I stopped what I was doing. “Then you can buy me a new one.”
She nodded vigorously. “Yes, yes, I will.”
“OK.” I went back to drying her.
Her mother was just coming down the loft steps when we came out of the bathroom. Bed linen lay in a heap at the foot of the stairs and the light was out above.
“I’ve remade your bed, love. If you need to come back, you know we’ll be here.”
She hugged her mother tightly and managed not to cry.
“Thanks, Mum, I will,
I promise. How… How’s Dad taking this?”
“You know your father. He’ll get over it. It’ll take a while, but he will. Don’t fret about it.”
Then she saw my gun. Her eyes opened wide. “You really are a bodyguard.”
“I feel like a pretty useless excuse for one today.”
She gripped my hand. “You couldn’t have known. None of us could. You hear about this sort of thing on the news, but it doesn’t come home that it’s real until it happens to you. Won’t the person you’re guarding be wondering where you are?”
“I was on call. He didn’t call.” Of course it was that moment that the bloody pager went off. I didn’t even look at the number. I quite deliberately plucked it off my belt, turned it off and dropped it into a pocket of the ruined jacket. Tori’s mother’s hand gripped mine even tighter.
“Go and say goodbye to your father. Let him see that you’re all right.”
Tori swallowed hard, then, steeling herself, walked into the living room and closed the door behind her.
“Thank you for coming. For telling us everything.” I nodded. I couldn’t exactly say it had been a pleasure.
“You’ll take good care of her, won’t you?”
“Count on it. I only have one job right now, that’s protecting Tori.”
Now it was her turn to nod. She looked at a scuffed bit of wallpaper and smoothed it back against the wall. “You’re going to get them for her, aren’t you?”
“If I can.”
“Does she know who it was?”
“She’s still in shock. She might remember more later. It’s too early to say.”

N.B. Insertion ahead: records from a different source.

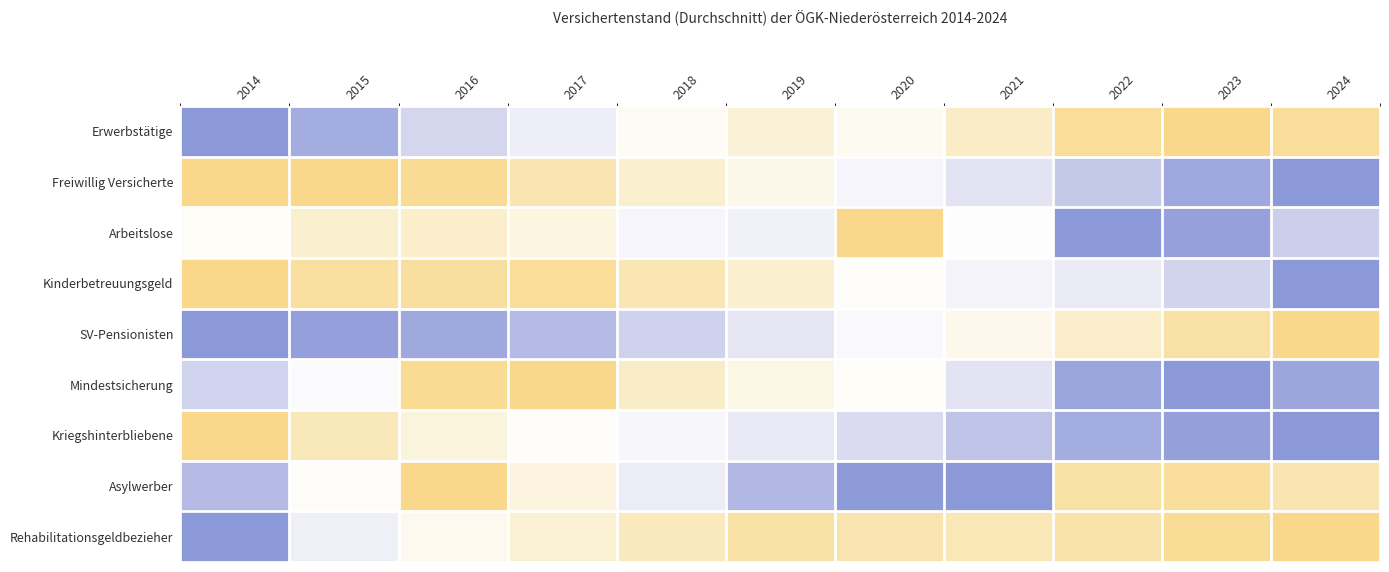

At how many categories does at least one series exceed 0?

11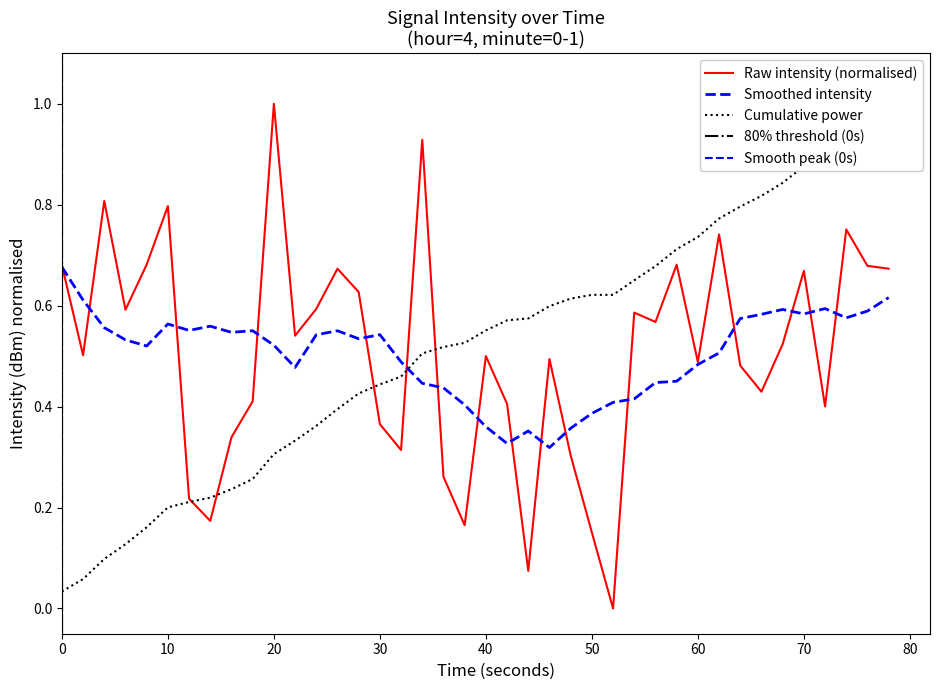

What is the greatest value displayed?

1.0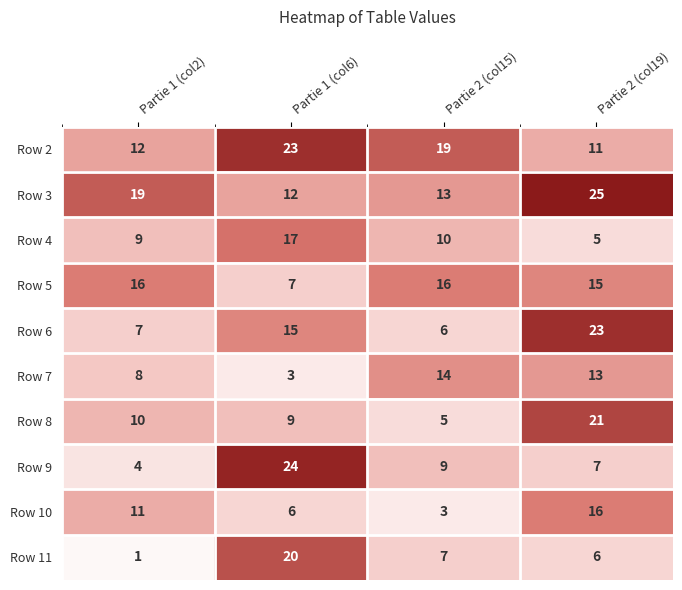

Between Partie 1 (col2) and Partie 1 (col6), which series saw the biggest shift?

Row 9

“Will you come and tell me when it’s done?”
I nodded. Tori came out. She had been crying again, as had her father. I hadn’t expected anything else. I didn’t expect him to take my hand, though.
“You take care of my little girl.”
I realised I was being given the sacred trust. Father to son-in-law, acceptance, the passing on of responsibility. Tori heard it in his voice and caught her breath. I returned the pressure on his hand with a little more than my accustomed force, showing him my strength, my worthiness of the faith he was placing in me.